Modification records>
*** Block opens ***

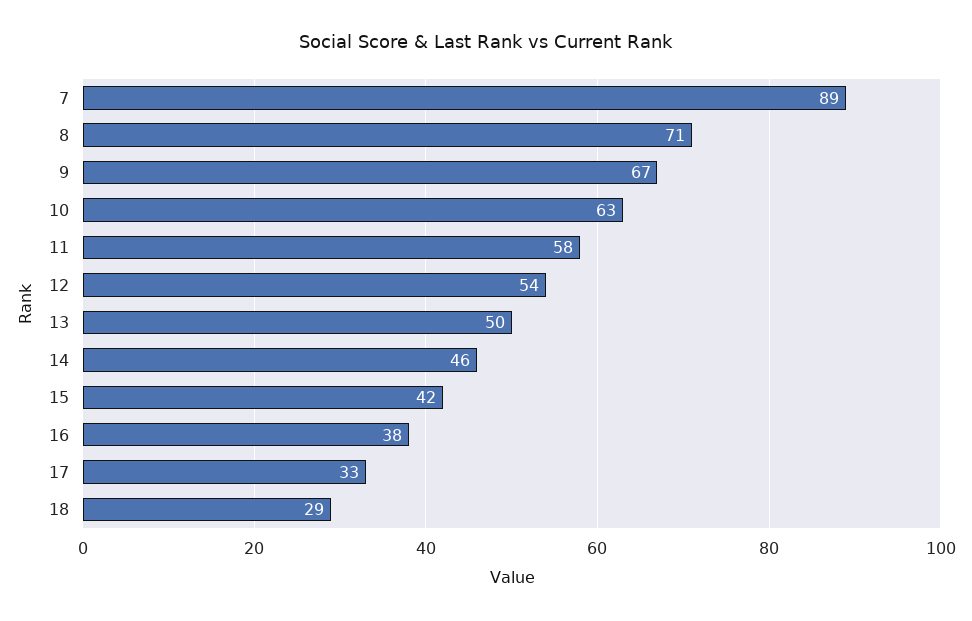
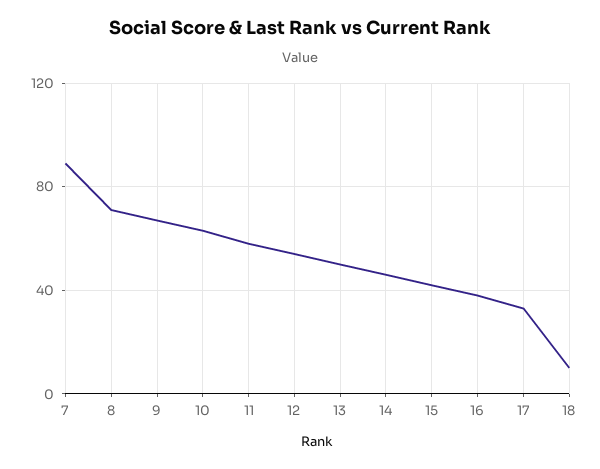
  {
    "7": 89,
    "8": 71,
    "9": 67,
    "10": 63,
    "11": 58,
    "12": 54,
    "13": 50,
    "14": 46,
    "15": 42,
    "16": 38,
    "17": 33,
-   "18": 29
+   "18": 10
  }

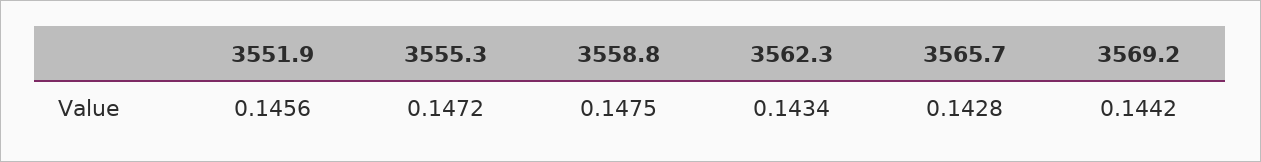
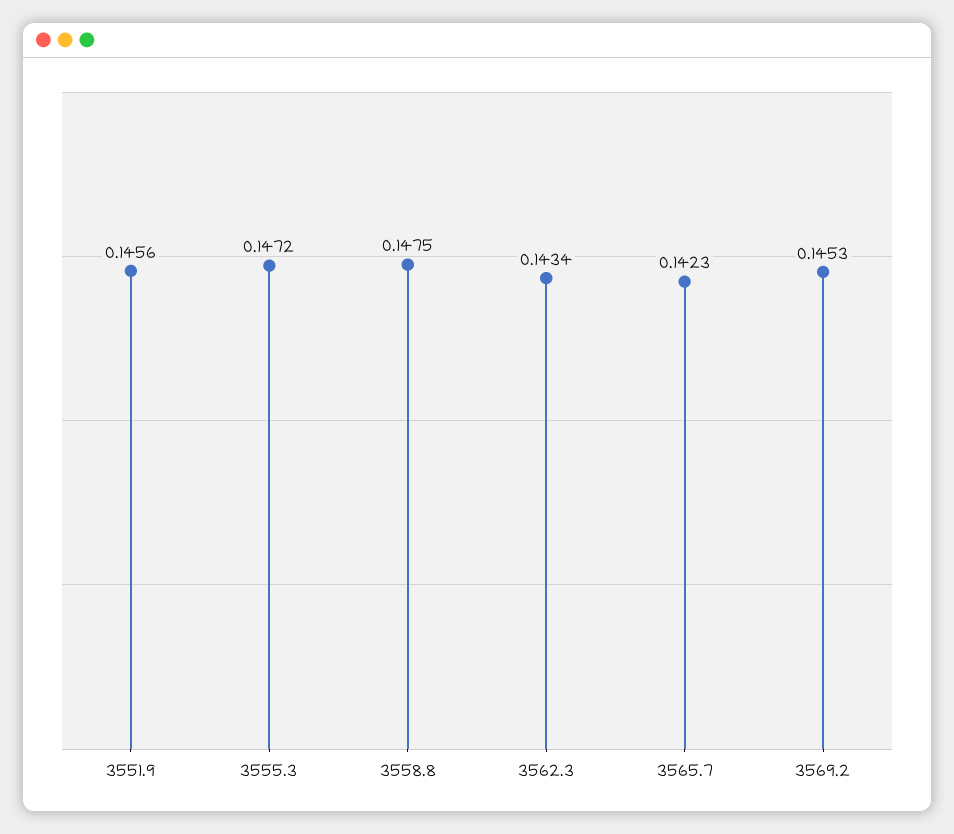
  {
    "3551.9": 0.1456,
    "3555.3": 0.1472,
    "3558.8": 0.1475,
    "3562.3": 0.1434,
-   "3565.7": 0.1428,
+   "3565.7": 0.1423,
-   "3569.2": 0.1442
+   "3569.2": 0.1453
  }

*** Block closes ***

Word for word, repeat each line of the records, and leave every image out.

Output>
  {
    "7": 89,
    "8": 71,
    "9": 67,
    "10": 63,
    "11": 58,
    "12": 54,
    "13": 50,
    "14": 46,
    "15": 42,
    "16": 38,
    "17": 33,
-   "18": 29
+   "18": 10
  }

  {
    "3551.9": 0.1456,
    "3555.3": 0.1472,
    "3558.8": 0.1475,
    "3562.3": 0.1434,
-   "3565.7": 0.1428,
+   "3565.7": 0.1423,
-   "3569.2": 0.1442
+   "3569.2": 0.1453
  }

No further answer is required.